(EXERCISE)
Can you carry on the essay about the Indiana Jones films, picking up after its final sentence?

(SELECTED EXCERPT)
┌──

If Indy’s journey through the 1980s trilogy can be mapped from polytheism to Judaism to Christianity, Kingdom of the Crystal Skull takes a turn for vague, New Agey aliens and crystals with invocations of pre-Columbian religion. Then Dial of Destiny opens with a feint toward the Last Crusade world of Christian Arthurian legend: There’s some short-lived misdirection about that other Arthurian New Testament relic, the Spear of Destiny (the weapon of the Roman soldier, traditionally called Longinus, who stabbed Jesus’ side on Good Friday). But we know from the title that there’s a dial, and for the first time the mysterious artifact of a Raiders sequel is tied to a purely science-fiction conceit with no religious significance.
At the same time, the trend from more belief to less belief continues. “Belief, Dr. Jones, is a gift you have yet to receive,” Cate Blanchett’s Natasha Fatale–esque Soviet villain Irina Spalko taunts Indy in Kingdom of the Crystal Skull. “Oh, I believe, sweetheart” is Indy’s rejoinder, but it has all the conviction of an “I believe I’ll have another beer” T-shirt. Only Indy’s T-shirt would say “I believe I’ll steer clear of the weird.” Finally, in Dial of Destiny, Indy’s journey ends in…complete indifference: “It’s not so much what you believe; it’s how hard you believe it.” Huh. Then why did Spalko disintegrate at the end of Crystal Skull? Why did Belloq explode at the end of Raiders? Did they not believe hard enough? I’m reminded of Tom Hanks’s creepy conductor in The Polar Express: “One thing about trains: It doesn’t matter where they’re going. What matters is deciding to get on.” Some trains, of course, are going to Auschwitz. Destinations matter, and a lot of Nazis believed something pretty hard. What a place for the guy who invoked Shiva against Mola Ram to wind up.
There is this to say for Crystal Skull and Dial of Destiny: Between them, they have both a) a brilliant opening act, with one of the franchise’s most ingenious set-piece conceits, and also b) the one artifact-driven paranormal finale since Raiders that is actually satisfying on its own terms and that adds something to the franchise. Yes: For me, at least, where the Sankara Stones, the Grail, and the Crystal Skull all whiffed, the Dial of Destiny connects.
The brilliant opening act belongs to Crystal Skull, with Indy fighting Communists in 1957 at a highly restricted Air Force facility in Nevada and barely escaping a nuclear test simulating the destruction of a creepy model town. The “nuking the fridge” bit is hands down the most over-the-top, comic-booky inspiration in any of these movies, transcending even Temple of Doom’s inflatable raft sequence, and it’s glorious. The big special-effects ending with Indy in the foreground staring at an immense UFO in the midst of a maelstrom of floating rocks is one more disappointing finale, but here’s where Dial of Destiny does something new.

└──

(SOURCE EXCERPT)

┌──

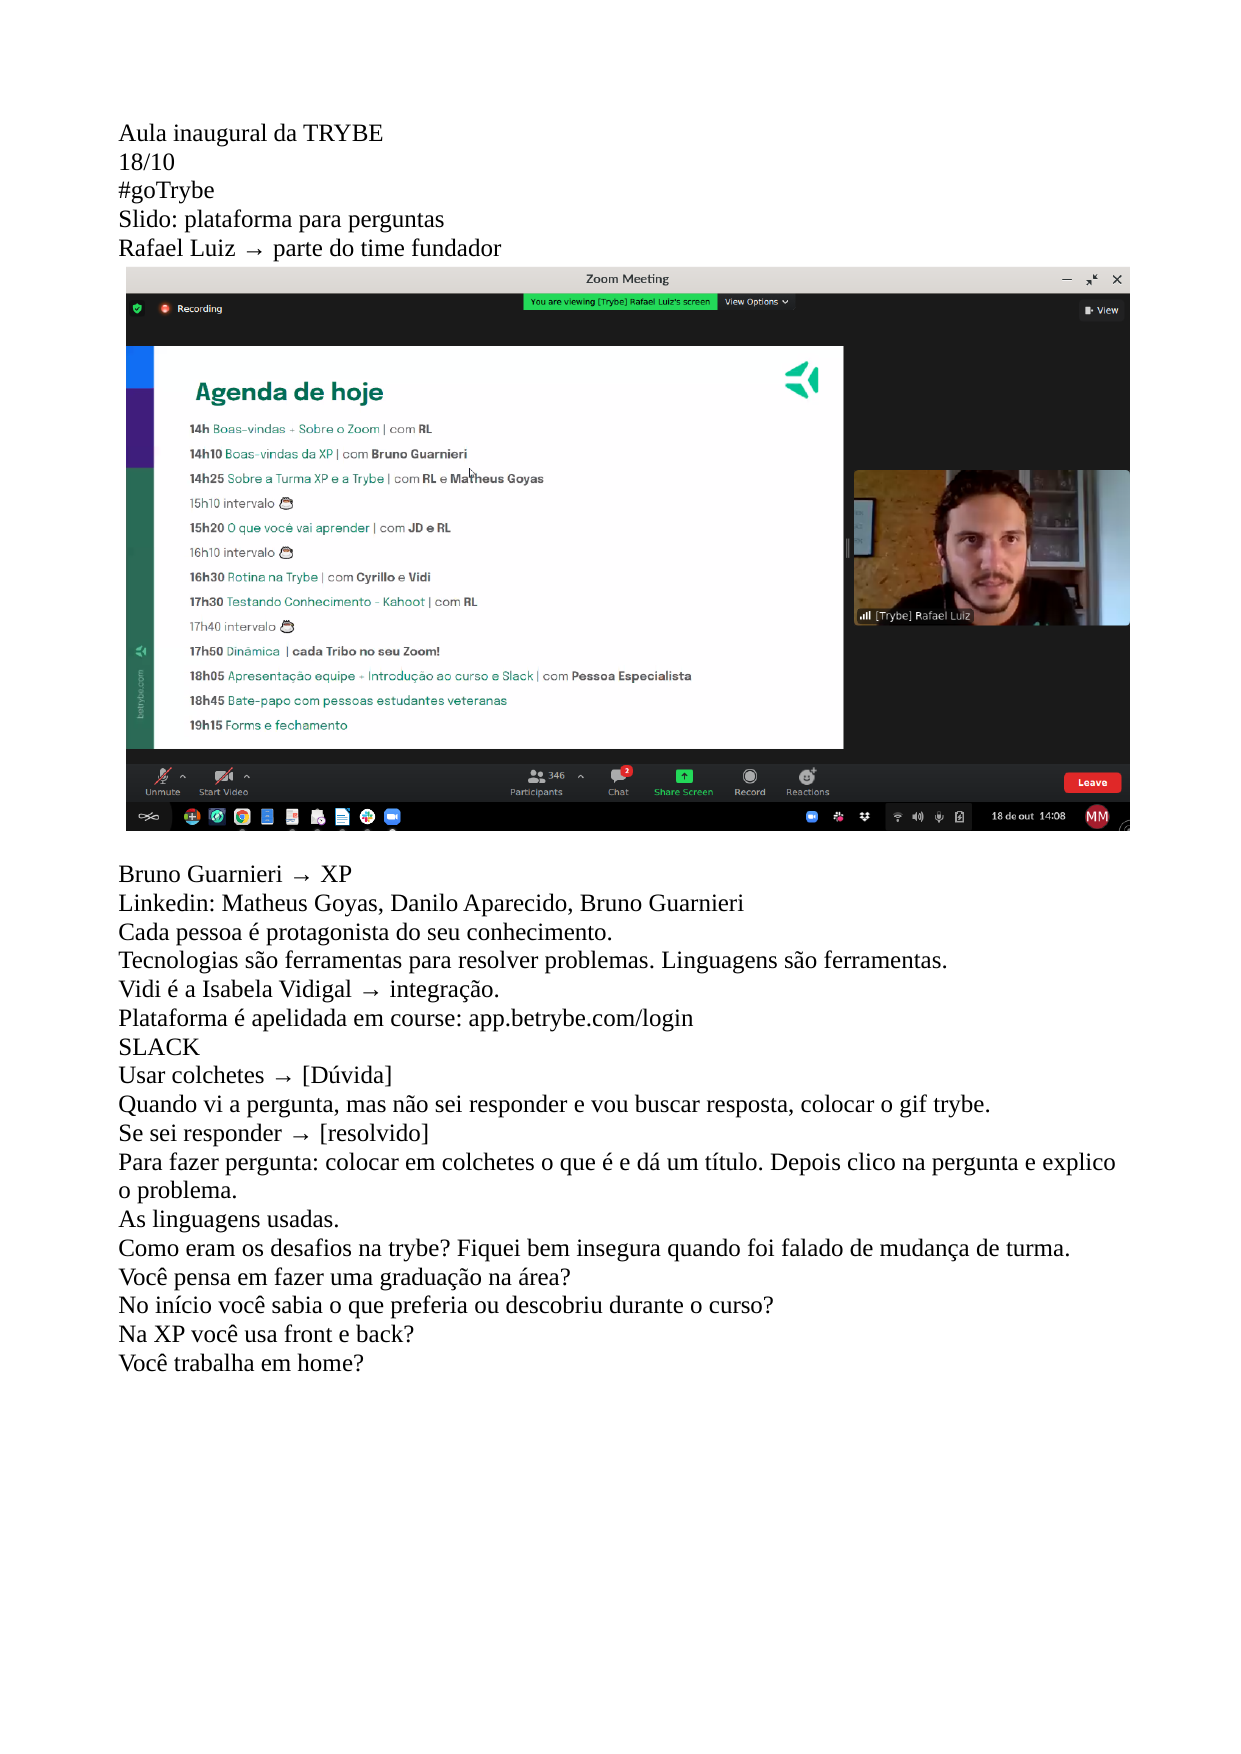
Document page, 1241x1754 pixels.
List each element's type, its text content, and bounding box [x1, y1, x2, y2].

└──

(RESPONSE TO THE EXERCISE)
The dial in question turns out to be an ancient Greek artifact called Archimedes’ Dial, also called the Antikythera, which is actually the name of a real and incredibly sophisticated ancient Greek device, a type of analog computer capable of predicting the positions of heavenly bodies decades in advance, including predicting solar eclipses. Which is amazing, but of purely historical value — so what the movie’s Dial predicts is not eclipses but ruptures in time. It’s not exactly a time machine, but it’s like a time machine; it will let you travel to other times. Let’s put a pin in that for a moment.
Dial of Destiny is mostly set in 1969, circa the Apollo 11 moon landing. This is 33 years after Raiders in 1936, but 43 years in real-world time, and the 10 years between 70 and 80 are telling on Ford — at least after an extended prologue set in 1944 featuring a digitally de-aged Ford fighting Nazis on a train with an ally named Basil Shaw (Toby Jones). (Basil is the father of Waller-Bridge’s character Helena, whom Indy calls Wombat.) A lot of work went into creating Ford’s digital youth mask, and the results are pretty incredible, except when he talks. Visually it looks persuasively like lost Ford footage from the 1980s, but his normal speaking voice is that of an old man. (He does sound more like his younger self when he shouts.)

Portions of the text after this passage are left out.